Makes you feel happy when you see them. Not like Labubus.
So Smiskis apparently bring people joy – Labubus much less so. However, Labubus loom much larger in the cultural consciousness.
But will a brand that people don’t trust, can't relate to, isn’t perceived as fun to collect over time and just, bottom line, doesn’t make people happy when they see it, really going to have a long life past an internet fad?
No. And Pop Mart will just spin up something else.
Labubus are well known.
Labubus Awareness in the US is 30% – that’s 27.4M people that know what Labubus are. They only trail behind Funko Pop!, the pop-culture bobblehead collectibles (56%), and L.O.L Surprise! (41%), the wide-eyed Bratz-like dolls that are aimed at a much younger audience.

To put it into perspective, Funko Pops were officially released in 2010, L.O.L Surprise launched in 2016, and Labubus were first brought into Pop Mart in 2019.
Sonny Angels, a Labubu competitor that captured the hearts and minds of the same TikTok generation, only enjoys a 11% Awareness – it also has had a much longer time in the market, with the first blind box release in 2005.

So if people generally think badly about Labubus, why are they so popular?
One important thing to note is that our qualitative statement data is taken from people who are aware of Labubus – so the general population, rather than people who actually buy Labubus.
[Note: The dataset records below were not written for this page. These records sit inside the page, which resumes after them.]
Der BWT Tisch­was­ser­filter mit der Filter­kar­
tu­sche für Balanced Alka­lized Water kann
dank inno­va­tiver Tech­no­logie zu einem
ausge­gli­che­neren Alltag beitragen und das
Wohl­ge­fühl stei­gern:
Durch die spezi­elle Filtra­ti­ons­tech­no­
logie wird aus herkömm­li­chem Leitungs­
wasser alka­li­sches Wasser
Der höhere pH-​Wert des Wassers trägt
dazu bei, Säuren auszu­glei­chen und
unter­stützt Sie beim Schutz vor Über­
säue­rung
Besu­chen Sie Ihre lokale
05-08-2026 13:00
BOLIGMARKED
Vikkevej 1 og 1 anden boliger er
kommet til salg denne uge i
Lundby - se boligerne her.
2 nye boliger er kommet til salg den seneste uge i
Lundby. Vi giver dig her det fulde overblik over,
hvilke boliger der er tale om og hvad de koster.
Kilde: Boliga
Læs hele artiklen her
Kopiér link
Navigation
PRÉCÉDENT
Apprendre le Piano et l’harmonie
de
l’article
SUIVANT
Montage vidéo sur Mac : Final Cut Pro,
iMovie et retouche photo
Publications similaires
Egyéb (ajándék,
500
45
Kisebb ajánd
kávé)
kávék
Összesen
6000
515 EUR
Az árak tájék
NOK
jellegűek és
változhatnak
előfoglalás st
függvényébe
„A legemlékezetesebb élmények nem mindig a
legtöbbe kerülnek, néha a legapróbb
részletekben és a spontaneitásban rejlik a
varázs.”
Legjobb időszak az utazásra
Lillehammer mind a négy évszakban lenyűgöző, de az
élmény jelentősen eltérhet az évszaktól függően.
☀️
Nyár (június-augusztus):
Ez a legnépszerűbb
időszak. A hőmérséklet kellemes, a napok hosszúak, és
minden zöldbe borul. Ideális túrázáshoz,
And Labubus are divisive in the general population. This Vox article argues that hatred only fuels the Labubu love, opens in new tab, with the idea that something that evokes so much feeling (even if that feeling is hate) is something worth paying attention to. Instead of appealing to the general population, they’re promoting love with a targeted group.
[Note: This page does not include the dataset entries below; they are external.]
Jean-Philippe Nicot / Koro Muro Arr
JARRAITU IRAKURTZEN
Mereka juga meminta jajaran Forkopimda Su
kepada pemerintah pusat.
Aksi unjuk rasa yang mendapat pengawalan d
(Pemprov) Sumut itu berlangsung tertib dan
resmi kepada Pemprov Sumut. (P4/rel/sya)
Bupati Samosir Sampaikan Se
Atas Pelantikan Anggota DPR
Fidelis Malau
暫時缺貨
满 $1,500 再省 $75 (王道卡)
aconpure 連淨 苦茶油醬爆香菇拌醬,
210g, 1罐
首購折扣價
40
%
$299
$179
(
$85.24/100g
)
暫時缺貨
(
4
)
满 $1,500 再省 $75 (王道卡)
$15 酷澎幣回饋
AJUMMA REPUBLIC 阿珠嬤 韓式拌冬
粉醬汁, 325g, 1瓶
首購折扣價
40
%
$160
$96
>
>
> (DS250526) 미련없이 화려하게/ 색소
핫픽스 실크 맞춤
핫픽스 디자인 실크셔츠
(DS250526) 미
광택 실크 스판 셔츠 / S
The same article states that Labubus are most popular with adult women aged 18-30. Our data backs this up, with Labubus Awareness increasing to 37% from 30% when filtering by women, and 30% to 38% when filtering by 18-34-year-olds. This isn’t the first time society has turned up its nose at pop culture phenomena that inspire devotion amongst this demographic: just think One Direction or fairy smut.
Apart from all the obvious stuff that’s driving the popularity – scarcity driving demand, celebrity endorsements, TikTok fame – my favourite take on the Labubu noise is Kyle Chayka’s assertion that Labubus are “IRL brain rot, opens in new tab”, one of the manifestations in a Gen Z-driven aesthetic of being “in the know”, expressed by the “manic phrase” Labubumatchadubaichocolate.
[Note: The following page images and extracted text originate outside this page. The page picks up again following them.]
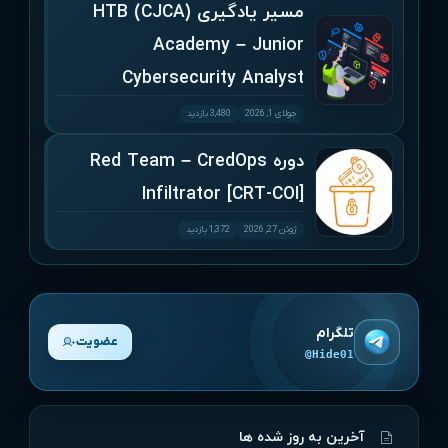
مسیر یادگیری (CJCA) HTB
Academy – Junior
Cybersecurity Analyst
جولای 1, 2026
3,480 بازدید
دوره Red Team – CredOps
Infiltrator [CRT-COI]
ژوئن 27, 2026
1,372 بازدید
تلگرام
عضویت
@Hide01
آخرین به روز شده ها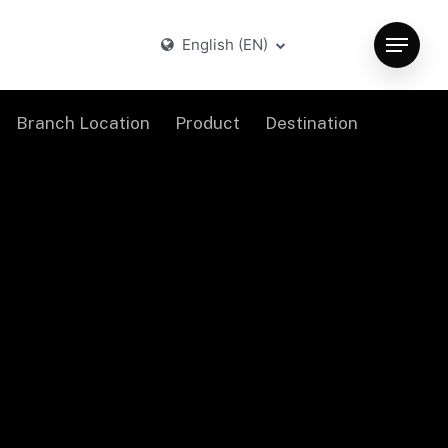
English (EN)
Menu
Branch Location
Product
Destination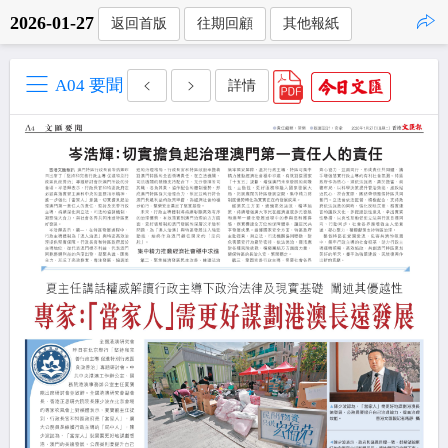
2026-01-27
返回首版
往期回顧
其他報紙
點擊複製
A04 要聞
詳情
Essentially what Chayka is saying is that Labubu’s ugly, manufactured artificiality is a product of the internet’s Frankenstein brain – the manufactured post-digital self. It’s a signifier of a certain corner of the internet, in the same way Dubai chocolate and matcha is. It’s also at opposite odds with the clean-girl, minimalist, latte-art aesthetic of the millennial past. It's a right place, right time kind of product: a freaky little accessory for freaky times.
But with brand perception in such a bad place, I predict this is not one for the history books. As Heidi Klum says on Project Runway, one day you're in, the next day you're out. And Labubus? Probably on the way out pretty soon. Auf wiedersehen.